▸ **GIVEN TEXT**:

◆ ◆ ◆ ◆

Here are the three questions that Forbes says all other interview questions boil down to.

Employers are no longer relying on standard interview questions like “Where do you see yourself in five years?” To ace your interview, you need to be ready to answer a whole variety of new questions, including some rather odd ones, like “How many quarters would you need to reach the height of the Empire State building?.”

But an insightful article on Forbes says all those questions really boil down to three:

  • Can you do the job?
  • Will you love the job?
  • Can we tolerate working with you?

Here’s why they’re so important.

Can you do the job?

In a time where jobs are becoming increasing complex and specialized, employers need to make sure you can do the job. That means not only making sure you have the right technical skills and experience for the job today, but the ability to learn and adapt, to think critically, to embrace new technology and approaches, to work in multidisciplinary teams, to communicate effectively with others, to take the job to the next level, to move to another area in the organization, etc. Because the job they are hiring you to do today will likely change fairly radically over the course of your employment with them.

The interviewer might not ask you all this directly, but you can be sure they’re looking for clues in your answers.

So make sure you share examples of how you continually adapt and learn on the job, stay ahead of technology trends, work with others, manage risks, think critically and make decisions. Give them a broader view of what you can bring to the organization and the value you can provide.

◆ ◆ ◆ ◆

▸ **DATASET RECORDS**:
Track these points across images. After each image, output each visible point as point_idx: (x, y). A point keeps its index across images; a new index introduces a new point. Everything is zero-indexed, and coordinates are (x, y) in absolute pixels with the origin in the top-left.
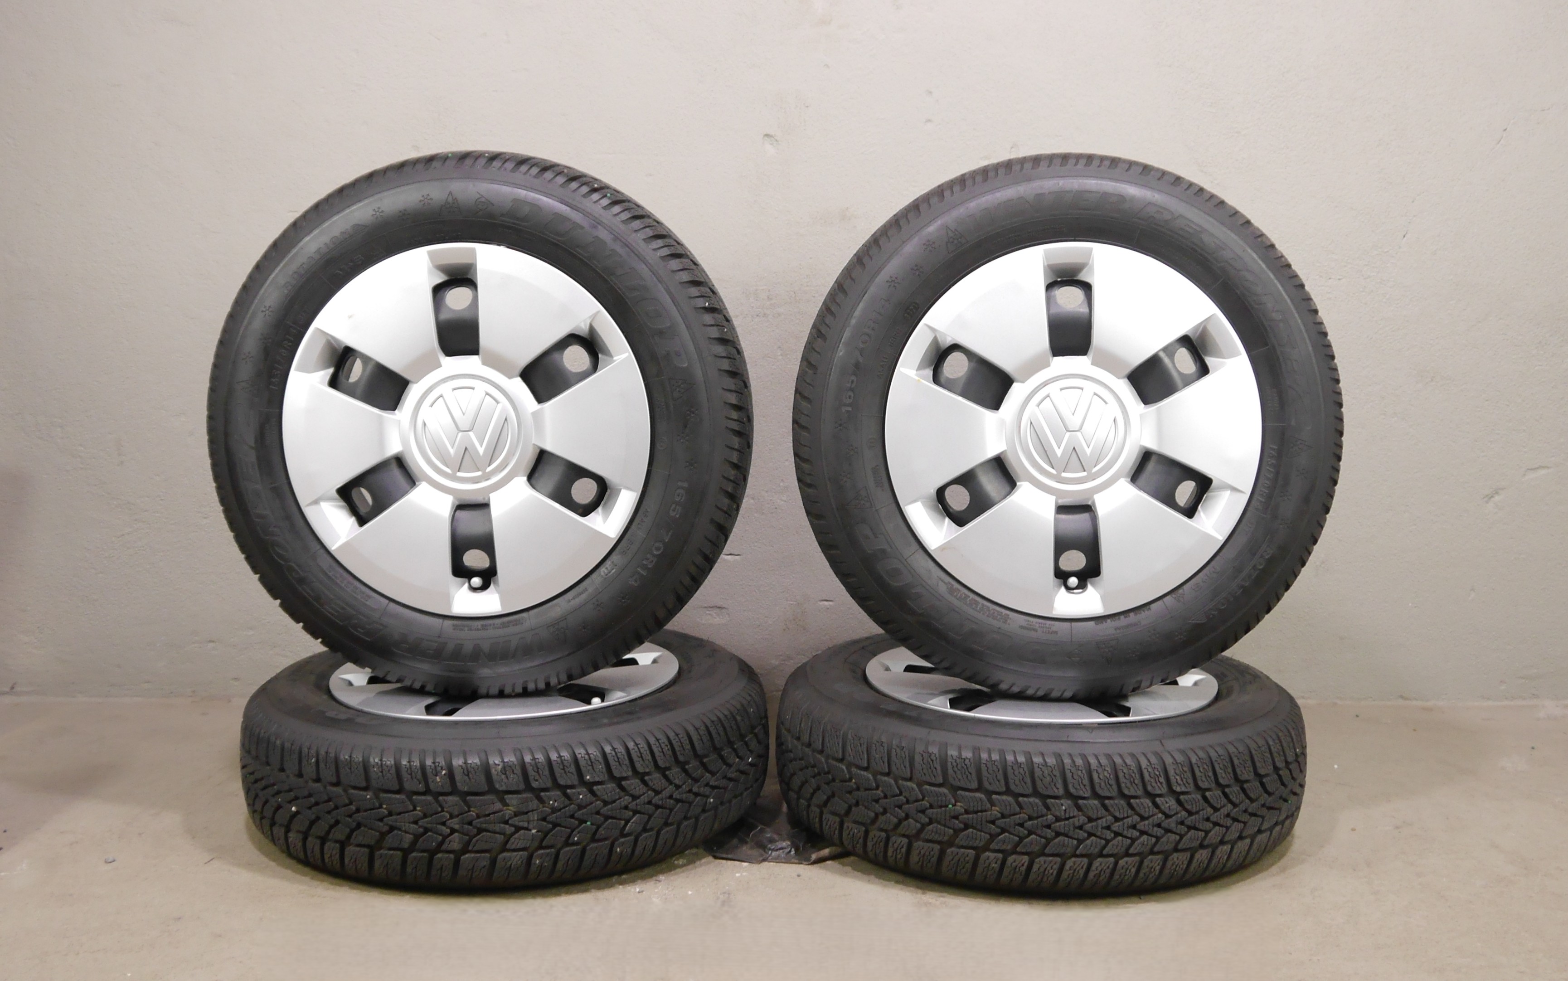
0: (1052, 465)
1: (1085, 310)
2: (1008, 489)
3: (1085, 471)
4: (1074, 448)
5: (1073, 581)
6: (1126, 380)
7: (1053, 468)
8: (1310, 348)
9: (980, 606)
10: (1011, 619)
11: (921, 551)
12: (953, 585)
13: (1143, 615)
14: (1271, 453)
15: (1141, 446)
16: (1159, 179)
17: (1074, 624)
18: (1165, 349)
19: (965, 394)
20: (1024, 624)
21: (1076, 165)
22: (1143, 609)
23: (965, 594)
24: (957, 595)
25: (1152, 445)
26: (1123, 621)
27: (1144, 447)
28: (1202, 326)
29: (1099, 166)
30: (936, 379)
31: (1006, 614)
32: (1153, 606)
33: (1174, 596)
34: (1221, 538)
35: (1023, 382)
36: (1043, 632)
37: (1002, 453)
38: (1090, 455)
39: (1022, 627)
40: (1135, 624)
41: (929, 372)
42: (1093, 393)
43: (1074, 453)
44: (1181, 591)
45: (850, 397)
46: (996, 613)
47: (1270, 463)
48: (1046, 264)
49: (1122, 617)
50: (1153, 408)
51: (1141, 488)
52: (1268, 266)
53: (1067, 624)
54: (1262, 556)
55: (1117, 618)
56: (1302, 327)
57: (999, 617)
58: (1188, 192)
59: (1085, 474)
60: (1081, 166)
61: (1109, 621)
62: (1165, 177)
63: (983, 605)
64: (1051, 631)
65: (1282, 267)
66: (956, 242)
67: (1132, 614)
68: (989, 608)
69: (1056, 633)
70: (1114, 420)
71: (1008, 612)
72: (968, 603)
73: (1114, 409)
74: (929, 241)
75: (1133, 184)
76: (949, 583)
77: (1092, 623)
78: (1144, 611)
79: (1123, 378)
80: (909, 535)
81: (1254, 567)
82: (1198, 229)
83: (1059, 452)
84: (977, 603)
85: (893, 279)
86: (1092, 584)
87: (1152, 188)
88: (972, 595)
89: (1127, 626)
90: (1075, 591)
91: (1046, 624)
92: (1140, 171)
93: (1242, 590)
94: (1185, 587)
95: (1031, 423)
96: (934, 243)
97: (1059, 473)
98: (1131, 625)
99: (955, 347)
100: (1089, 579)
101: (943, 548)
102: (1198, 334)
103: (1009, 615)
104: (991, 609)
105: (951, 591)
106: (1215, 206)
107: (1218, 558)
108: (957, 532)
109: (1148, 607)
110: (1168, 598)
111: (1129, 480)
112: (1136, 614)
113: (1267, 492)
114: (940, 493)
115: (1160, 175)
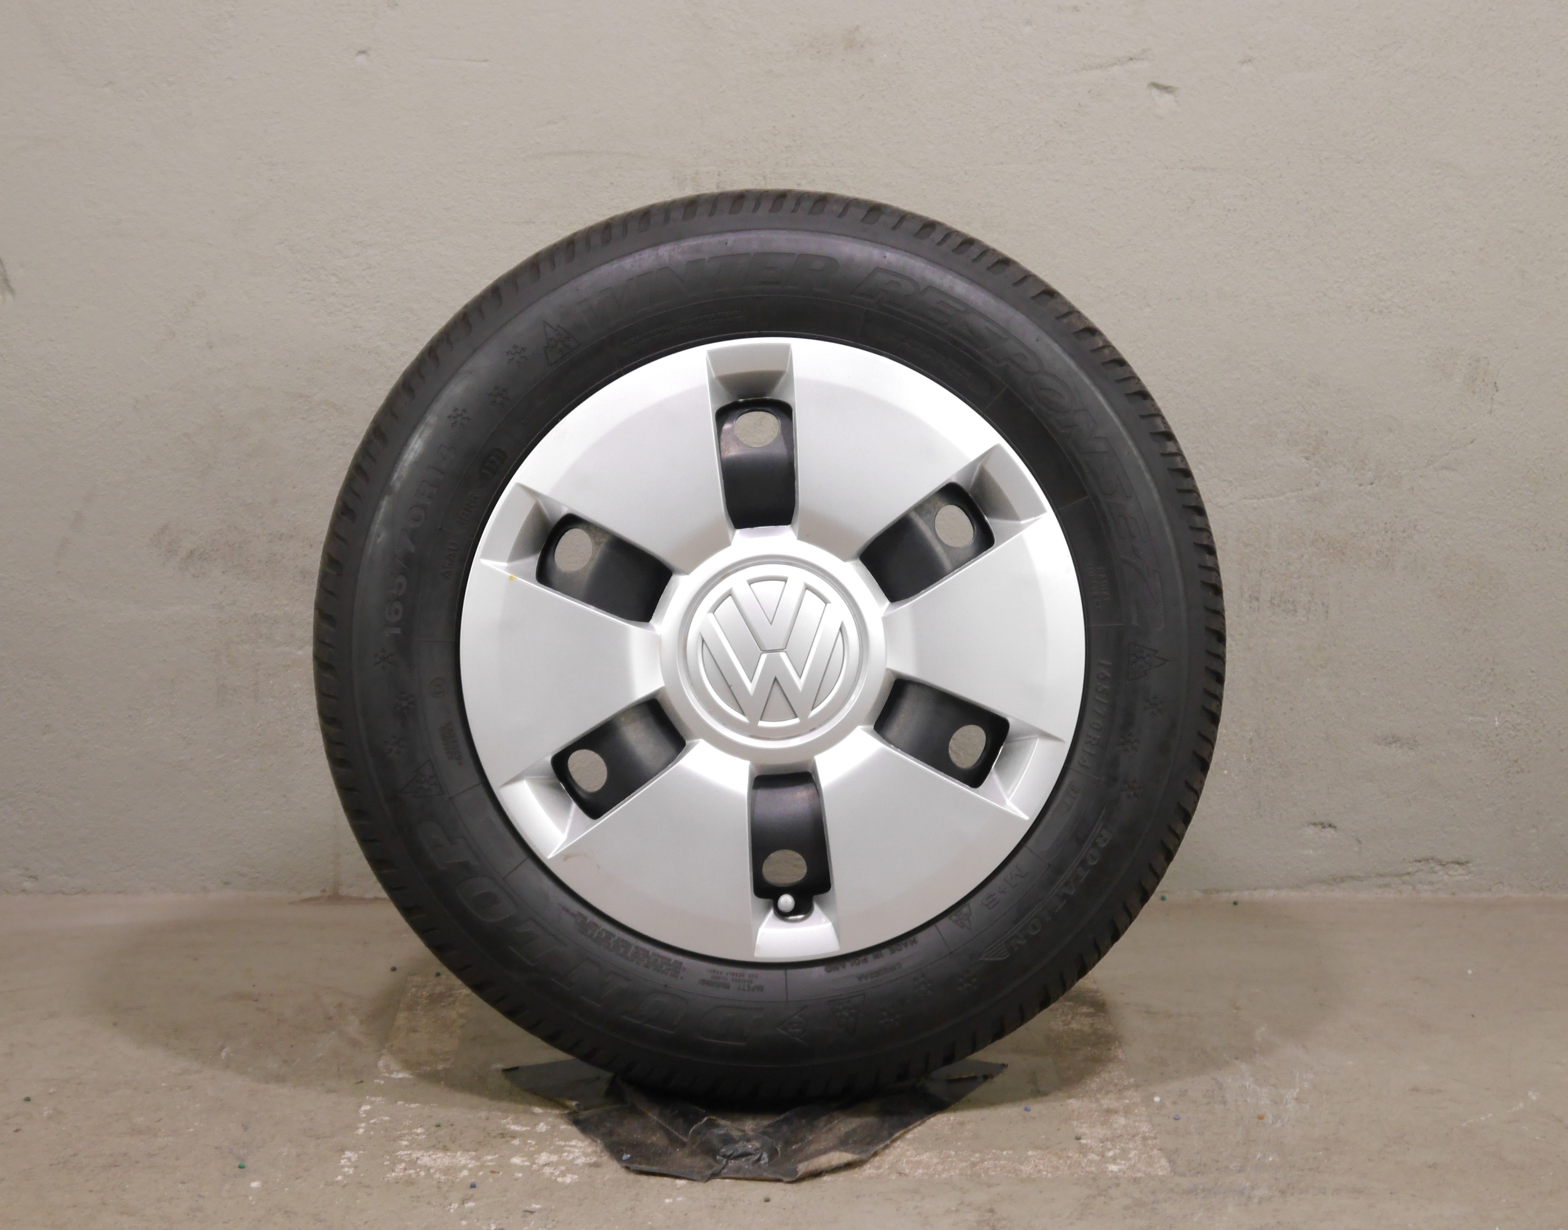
0: (742, 711)
1: (780, 450)
2: (670, 749)
3: (796, 716)
4: (776, 679)
5: (787, 901)
6: (859, 562)
7: (743, 713)
8: (1156, 496)
9: (633, 949)
10: (685, 969)
11: (530, 863)
12: (585, 918)
13: (904, 953)
14: (1102, 674)
15: (888, 670)
16: (894, 228)
17: (791, 972)
18: (920, 508)
19: (590, 599)
20: (708, 977)
21: (755, 210)
22: (904, 942)
23: (607, 932)
24: (592, 935)
25: (909, 670)
26: (873, 964)
27: (894, 673)
28: (978, 469)
29: (794, 211)
30: (544, 576)
31: (676, 962)
32: (920, 936)
33: (954, 918)
34: (1027, 817)
35: (687, 573)
36: (739, 989)
37: (657, 692)
38: (803, 689)
39: (703, 982)
40: (893, 968)
41: (532, 562)
42: (802, 587)
43: (776, 687)
44: (965, 910)
45: (397, 612)
46: (660, 960)
47: (1100, 689)
48: (714, 376)
49: (870, 957)
50: (906, 607)
51: (889, 741)
52: (1080, 364)
53: (779, 974)
54: (1095, 845)
55: (862, 958)
56: (1141, 462)
57: (664, 967)
58: (944, 247)
59: (797, 721)
60: (763, 212)
61: (848, 964)
62: (905, 224)
63: (637, 948)
64: (752, 986)
65: (1104, 364)
66: (560, 345)
67: (886, 952)
68: (648, 952)
69: (760, 988)
70: (841, 629)
71: (680, 958)
72: (612, 946)
73: (839, 611)
74: (515, 347)
75: (850, 239)
76: (580, 914)
77: (819, 971)
78: (906, 946)
79: (852, 558)
80: (508, 835)
81: (1083, 863)
82: (962, 308)
83: (750, 687)
84: (627, 945)
85: (460, 412)
86: (822, 906)
87: (883, 244)
88: (619, 934)
89: (878, 973)
90: (791, 918)
91: (743, 975)
92: (862, 216)
93: (1065, 901)
94: (972, 902)
95: (703, 641)
96: (524, 349)
97: (753, 722)
98: (885, 970)
99: (571, 521)
100: (815, 897)
101: (565, 856)
102: (973, 480)
103: (681, 963)
104: (651, 953)
105: (584, 926)
106: (989, 268)
107: (1024, 850)
108: (588, 827)
109: (912, 938)
110: (946, 921)
111: (872, 727)
112: (893, 952)
113: (1098, 737)
114: (560, 762)
115: (896, 220)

◆ ◆ ◆ ◆

Answer these questions about the interview article:
(a) What odd interview question does the article give as an example?
(b) According to Forbes, how many questions do all interview questions boil down to?
(c) What does the article say will likely happen to the job over the course of your employment?

▸ **OUTPUT OF THE TASK**:
(a) "How many quarters would you need to reach the height of the Empire State building?"
(b) Three.
(c) It will likely change fairly radically.